During the course of President Trump’s first year in office, the national healthcare policy was debated and defeated multiple times. The Affordable Care Act (ACA) was constantly under scrutiny, with efforts to repeal and replace the act a hot topic for Congress and the President.
Although the ACA was not truly repealed nor replaced during 2017, one tax bill did finally pass that eliminated the individual mandate for health insurance that was an integral part of the ACA. That piece of legislation will not take effect until 2019 and could significantly increase the growing number of people who are uninsured in the US.

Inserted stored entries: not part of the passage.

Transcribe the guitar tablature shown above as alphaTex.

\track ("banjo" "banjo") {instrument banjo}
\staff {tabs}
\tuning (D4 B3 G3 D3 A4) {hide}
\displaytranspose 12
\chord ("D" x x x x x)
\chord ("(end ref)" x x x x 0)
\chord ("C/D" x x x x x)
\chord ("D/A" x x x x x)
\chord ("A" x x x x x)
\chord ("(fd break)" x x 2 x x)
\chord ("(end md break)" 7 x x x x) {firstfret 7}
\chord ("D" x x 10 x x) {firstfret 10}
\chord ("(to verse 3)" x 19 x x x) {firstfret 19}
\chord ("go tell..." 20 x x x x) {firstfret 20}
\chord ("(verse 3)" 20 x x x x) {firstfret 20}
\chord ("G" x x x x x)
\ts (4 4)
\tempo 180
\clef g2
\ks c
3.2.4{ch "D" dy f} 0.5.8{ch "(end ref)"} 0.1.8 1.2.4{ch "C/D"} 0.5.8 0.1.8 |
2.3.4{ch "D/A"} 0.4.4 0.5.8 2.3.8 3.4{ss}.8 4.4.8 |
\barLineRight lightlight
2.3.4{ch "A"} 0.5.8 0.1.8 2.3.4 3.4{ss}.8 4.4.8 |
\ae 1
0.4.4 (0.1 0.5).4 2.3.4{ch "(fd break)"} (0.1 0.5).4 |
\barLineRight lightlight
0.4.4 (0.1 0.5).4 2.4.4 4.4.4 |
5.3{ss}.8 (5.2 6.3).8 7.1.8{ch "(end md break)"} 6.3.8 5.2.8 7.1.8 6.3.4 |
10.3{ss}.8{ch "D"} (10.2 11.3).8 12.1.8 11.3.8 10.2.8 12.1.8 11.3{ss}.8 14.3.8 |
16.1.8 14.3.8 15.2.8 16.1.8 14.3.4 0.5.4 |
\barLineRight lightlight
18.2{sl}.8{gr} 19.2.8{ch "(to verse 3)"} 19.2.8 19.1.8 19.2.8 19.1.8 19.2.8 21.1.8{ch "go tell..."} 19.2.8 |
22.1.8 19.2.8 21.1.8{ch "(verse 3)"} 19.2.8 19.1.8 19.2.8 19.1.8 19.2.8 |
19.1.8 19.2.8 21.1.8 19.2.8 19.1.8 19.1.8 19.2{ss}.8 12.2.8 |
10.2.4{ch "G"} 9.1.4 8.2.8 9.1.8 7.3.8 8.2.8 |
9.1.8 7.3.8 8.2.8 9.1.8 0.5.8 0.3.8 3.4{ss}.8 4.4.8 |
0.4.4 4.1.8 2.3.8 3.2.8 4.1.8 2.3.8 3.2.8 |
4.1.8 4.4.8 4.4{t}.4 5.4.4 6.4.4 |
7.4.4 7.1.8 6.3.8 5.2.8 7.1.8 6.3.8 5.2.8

Notable healthcare changes during Trump’s first year in office include:
Healthcare premiums increased. The average total premium increased by $255 for individuals and over $600 for families. The average amount an employee pays for healthcare coverage also increased in 2017, by just under $100 for individuals and over $400 for families.

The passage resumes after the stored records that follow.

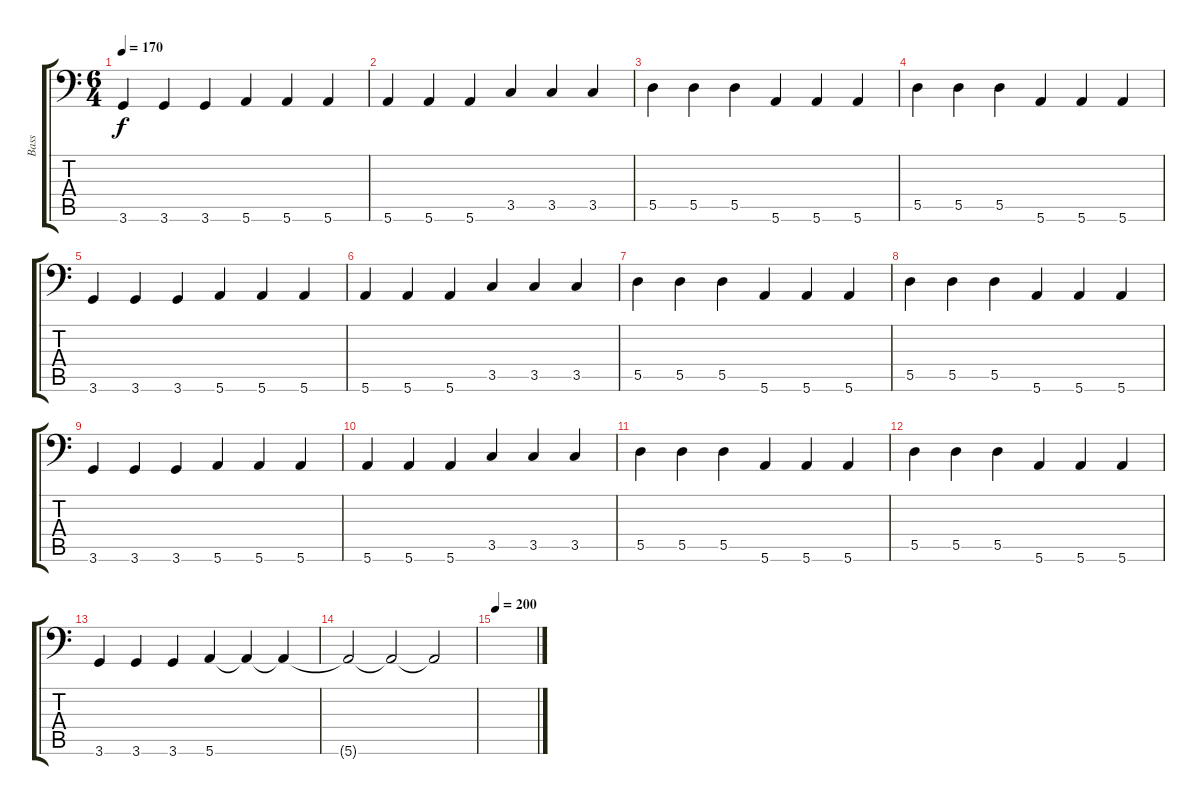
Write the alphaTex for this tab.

\track ("Bass" "Bass") {instrument electricbasspick}
\staff {score tabs}
\tuning (E3 B2 G2 D2 A1 E1) {hide}
\ts (6 4)
\tempo 170
\clef f4
\ks c
3.6.4{dy f} 3.6.4 3.6.4 5.6.4 5.6.4 5.6.4 |
5.6.4 5.6.4 5.6.4 3.5.4 3.5.4 3.5.4 |
5.5.4 5.5.4 5.5.4 5.6.4 5.6.4 5.6.4 |
5.5.4 5.5.4 5.5.4 5.6.4 5.6.4 5.6.4 |
3.6.4 3.6.4 3.6.4 5.6.4 5.6.4 5.6.4 |
5.6.4 5.6.4 5.6.4 3.5.4 3.5.4 3.5.4 |
5.5.4 5.5.4 5.5.4 5.6.4 5.6.4 5.6.4 |
5.5.4 5.5.4 5.5.4 5.6.4 5.6.4 5.6.4 |
3.6.4 3.6.4 3.6.4 5.6.4 5.6.4 5.6.4 |
5.6.4 5.6.4 5.6.4 3.5.4 3.5.4 3.5.4 |
5.5.4 5.5.4 5.5.4 5.6.4 5.6.4 5.6.4 |
5.5.4 5.5.4 5.5.4 5.6.4 5.6.4 5.6.4 |
3.6.4 3.6.4 3.6.4 5.6.4 5.6{t}.4 5.6{t}.4 |
5.6{t}.2 5.6{t}.2 5.6{t}.2 |
\tempo 200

Number of uninsured individuals increased. Gallup says that the share of adults without health insurance coverage rose faster in 2017 than in any year since 2008. Approximately 3.2 million more people were uninsured at the end of 2017 compared with a year earlier.
Insurers pulled out of the exchange market. With the uncertainty of the repeal and replace debates, votes, and defeats, many insurers chose to no longer participate in the exchange. That, in turn, caused additional rate increases and may have also contributed to the number of individuals who chose to terminate their healthcare coverage.
Teen drinking and smoking decreased, while illicit drug use increased. The number of teenagers who drink and/or smoke has actually been decreasing for several years. However, the number of teenagers who use illicit drugs, including marijuana, increased slightly in 2017.
Trump’s first year in office also saw the number of Medicaid enrollees decrease. That number may continue to shift as new legislation impacts the Children’s Health Insurance Program (CHIP).
Elation Health will continue to monitor healthcare legislation and report any changes that may affect independent physicians and their ability to be successful in their practices.